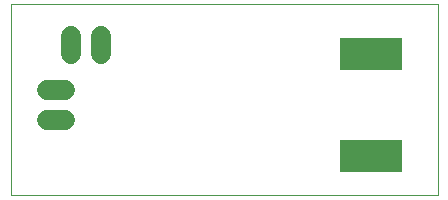
<source format=gbs>
G75*
G70*
%OFA0B0*%
%FSLAX24Y24*%
%IPPOS*%
%LPD*%
%AMOC8*
5,1,8,0,0,1.08239X$1,22.5*
%
%ADD10C,0.0000*%
%ADD11C,0.0680*%
%ADD12R,0.2080X0.1080*%
D10*
X003000Y000100D02*
X003000Y006470D01*
X017242Y006470D01*
X017242Y000100D01*
X003000Y000100D01*
D11*
X004200Y002600D02*
X004800Y002600D01*
X004800Y003600D02*
X004200Y003600D01*
X005000Y004800D02*
X005000Y005400D01*
X006000Y005400D02*
X006000Y004800D01*
D12*
X015000Y004800D03*
X015000Y001400D03*
M02*

</source>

────────────────────────────────────────

Retype the data word for word and keep the pictures out of it.

#### Response
<source format=gbs>
G75*
G70*
%OFA0B0*%
%FSLAX24Y24*%
%IPPOS*%
%LPD*%
%AMOC8*
5,1,8,0,0,1.08239X$1,22.5*
%
%ADD10C,0.0000*%
%ADD11C,0.0680*%
%ADD12R,0.2080X0.1080*%
D10*
X003000Y000100D02*
X003000Y006470D01*
X017242Y006470D01*
X017242Y000100D01*
X003000Y000100D01*
D11*
X004200Y002600D02*
X004800Y002600D01*
X004800Y003600D02*
X004200Y003600D01*
X005000Y004800D02*
X005000Y005400D01*
X006000Y005400D02*
X006000Y004800D01*
D12*
X015000Y004800D03*
X015000Y001400D03*
M02*

</source>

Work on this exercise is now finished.